Actually, we reconstruct the data is reflect the data to the other dimension, in other words, we need to extend the track of the single series and expand this data to a different space.
We defined the every point in the series has a Euclidean distance with other points. $$ R_i(d) = ||y_i(d) - y_{n(i,a)}(d)||_2 $$
If the dimension become $d+1$ frome $d$, the distance would be $R_i(d+1)$, like this. $$ R_i(d+1)^2 = R_i(d) + ||x(i+d\tau)-x(n(i,d)+d\tau)||_2^2 $$
If the $R_i(d+1)$ is much higher than $R_i(d)$, we could think this closed point is wrong. $$ a_1(i,d) = \frac{||x(i+d\tau)-x(n(i,d)+d\tau)||_2}{R_d(i)} $$
When the $a_1(i,d) \in [10,50]$, we could think the point is wrong.
Then we could use MATLAB again and the picture could be showed as below.
Then we could get the new space and become the new space from the old data.
Predict
After we finish this process, we could do the prediction of the nonlinear system.
The data we should understand is the $n-(d-1)\tau$ vector like this.

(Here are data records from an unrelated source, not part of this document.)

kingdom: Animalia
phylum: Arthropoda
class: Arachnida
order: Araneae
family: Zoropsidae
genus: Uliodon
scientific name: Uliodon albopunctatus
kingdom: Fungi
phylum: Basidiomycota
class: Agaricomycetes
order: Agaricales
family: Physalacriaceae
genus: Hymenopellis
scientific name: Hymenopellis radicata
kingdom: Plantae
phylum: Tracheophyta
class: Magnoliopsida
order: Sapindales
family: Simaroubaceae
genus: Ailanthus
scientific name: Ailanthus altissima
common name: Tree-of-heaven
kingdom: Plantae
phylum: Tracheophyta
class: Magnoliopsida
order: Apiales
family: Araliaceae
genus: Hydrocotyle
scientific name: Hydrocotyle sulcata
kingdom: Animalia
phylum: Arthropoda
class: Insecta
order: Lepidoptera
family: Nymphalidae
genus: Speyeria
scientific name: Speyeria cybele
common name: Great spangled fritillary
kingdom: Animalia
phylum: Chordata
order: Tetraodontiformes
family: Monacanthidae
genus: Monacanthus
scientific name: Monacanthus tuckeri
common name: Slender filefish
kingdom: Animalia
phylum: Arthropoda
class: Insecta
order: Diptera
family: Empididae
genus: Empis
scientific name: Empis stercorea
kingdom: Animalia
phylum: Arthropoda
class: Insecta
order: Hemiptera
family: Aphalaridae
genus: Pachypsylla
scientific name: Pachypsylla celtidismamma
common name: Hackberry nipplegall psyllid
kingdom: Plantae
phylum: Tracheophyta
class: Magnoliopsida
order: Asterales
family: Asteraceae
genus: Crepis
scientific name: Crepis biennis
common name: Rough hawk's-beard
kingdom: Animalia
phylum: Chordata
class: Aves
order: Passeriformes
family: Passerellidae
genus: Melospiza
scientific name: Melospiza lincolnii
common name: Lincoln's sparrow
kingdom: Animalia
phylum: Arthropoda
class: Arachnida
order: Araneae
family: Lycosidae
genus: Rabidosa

$$ \vec{y}_1 = y_1(d) = (x(1),\dots, x(1+(d-1)\tau)) \\ \vec{y}_2 = y_2(d) = (x(2),\dots, x(2+(d-1)\tau)) \\ \dots \\ \vec{y}_i = y_i(d) = (x(i),\dots, x(i+(d-1)\tau)) \\ \dots \\ \vec{y}_{n-(d-1)\tau} = y_{n-(d-1)\tau}(d) = (x(n-(d-1)\tau),\dots, x(n)) $$
Then we could set a dynamic system in Euclidean space with $d$ dimension, and we could predict this system by many methods like machine learning, deep learning or least square. $$ \vec{y}_{i+1} = F(\vec{y_i}) $$ The connected function $F(\vec{y_i})$ would be easy to estimate.
Finally, I think this way of treating the data could keep the compeleted information and the new space could be much fitter to do the analysis.